Modern science and nanotechnology has the potential to even become a more significant revolutionary force for business than the industrial revolution or the information technology revolution. 

But we should realise that, without help, it is hardly possible for teachers to follow these fast developing fields, leave alone the more complex technological applications that find their way to products and new enterprises. And even if they could manage to follow these scientific and technological developments, it is far from evident to bring these new and complex matters in a pedagogical feasible way in class. Even textbooks and methods are not able to open this world to them because there is a lack of pedagogical experience in teaching these modern fields.

The lack of motivation for STEM-careers is also strongly related to gender imbalance in science and technology careers in Europe.  Unrecognized talent and lack of interest of girls for science and technology contributes substantially to the problem of the too small numbers of young people choosing for science and technology careers. It is well known that the interest of children for science and technology at school fades with age, especially for girls. Why? The  report of The Institute of Physics notes that girls experience school physics as too abstract, but they become more interested if they see societal implications and impact and if they can understand that science is something done by people.

Precisely this will be done in this project: it will provide teachers with tools and a pedagogy to connect pupils with the ‘life of real-life’ researchers and so raise the societal visibility of this kind of life, which according to the mentioned study has a positive impact on the motivation of girls for STEM-careers.

 

The Quantum Spinoff project will:

a) implement authentic inquiry activities for pupils as a working example where they

i. work with researchers around papers and patents;

ii. interact with researchers who develop applications based on scientific results;

iii. interact with high-tech entrepreneurs doing business based on these applications. 

b) develop and implement a teacher training method based on this working example.

To achieve this, the project brings the world of cutting-edge research and entrepreneurship together with the world of science education. In this quite unusual consortium you’ll find research groups on science education and teacher educators together with high-tech research labs in every participating country.

 

AIMS AND OBJECTIVES OF QUANTUM SPINOFF

1. To create a community of stakeholders from the school world (science teachers, teacher educators and trainees, school directors, pupils) and from the ‘outside world’ of nano research labs and high-tech companies (researchers and entrepreneurs), with the common goal of bringing youth in contact with nano research and high-tech entrepreneurship. The project wants to reach at least 100 science teachers, 1000 pupils, 80 schools, 100 teacher educators, 160 teacher students, 24 researchers, 4 nano research labs, 20 SME’s and entrepreneurs, 40 policy makers.

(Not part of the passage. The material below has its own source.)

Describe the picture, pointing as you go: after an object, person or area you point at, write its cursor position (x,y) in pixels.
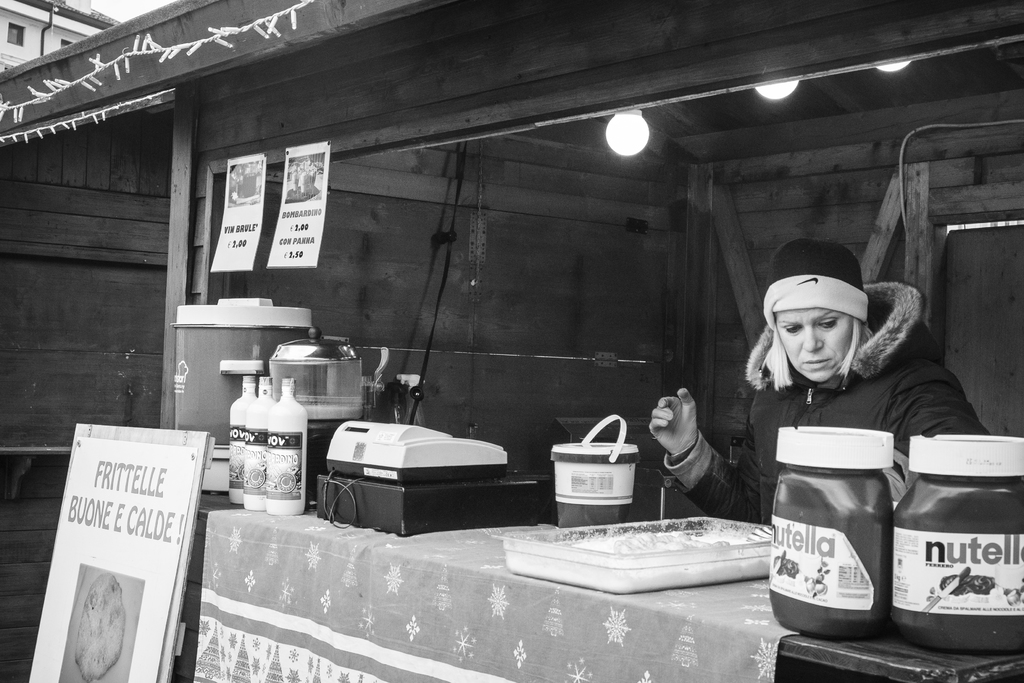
On the right side of the image (797,361) we can see a woman (798,286), she wore a cap (772,296), in front of her we can find few bottles (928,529), machines (424,468), a tray (739,548) and other things (627,519) on the table (507,578), on the left side of the image (170,520) we can see a board (103,526) and few papers (223,249), in the background (20,40) we can see few lights (646,125) and a building (87,33).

2.   To develop an innovative pedagogical method and an inquiry learning package to bring pupils in direct contact with high-tech research and entrepreneurship, and to test and improve this method with schools and researchers of the partner countries in a try-out of one school year. Pedagogical approach and learning material will be designed to encourage and nurture pupils' creativity, stimulate their sense of initiative and develop entrepreneurial skills, by inspiring them to create a socially relevant valorisation of a scientific paper or patent in direct interaction with researchers. This approach will also develop competitiveness in youth with the Quantum Spin-Off Prize, a science&technology contest beyond subject boundaries and traditional assessment: teams of pupils present their results as real researchers and scientific and technological insights, sense for business and societal implications all come into play. By doing all this, this project promotes new forms of teaching and learning in science and technology: connecting schools to researchers and inquiry based science teaching.

3. To develop a teacher training method, reflected in teacher guidelines for the learning package, allowing science teachers to:  (a) work with the new pedagogical approach and learning package; (b) take initiative and connect with high-tech research and entrepreneurship; (c) correctly support the inquiry learning process of their pupils. To apply and try-out the teacher training method in two national teacher training events in all partner countries and in two European summer schools, each including a teacher contest. To implement this teacher training method in the partner teacher education departments. By training science teachers, broadening their perspective on science, technology and high-tech entrepreneurship, by stimulating them to make contact with the world of research and to work in an inquiry manner in the science class, this project strives for the high competence of European science teachers and develops teachers' collaborative competence with the outside world of research and entrepreneurship in the high-tech sector.

4. To stimulate and facilitate collaboration and networking of schools with high-tech research centres and companies, by making the method, the learning package with teacher guidelines and the lists of contacts available via the project webportal. By doing this, this project develops a model for partnership and networking between schools and the world of work in the science and technology area.

5. To disseminate the project concept and results in Europe in several ways, in particular by making a project film that will be available on the internet at the end of project. 

6.   To tackle gender stereotypes at school level, by applying an affirmative action in the selection of participating researchers and teachers and thus providing female role models in science and technology.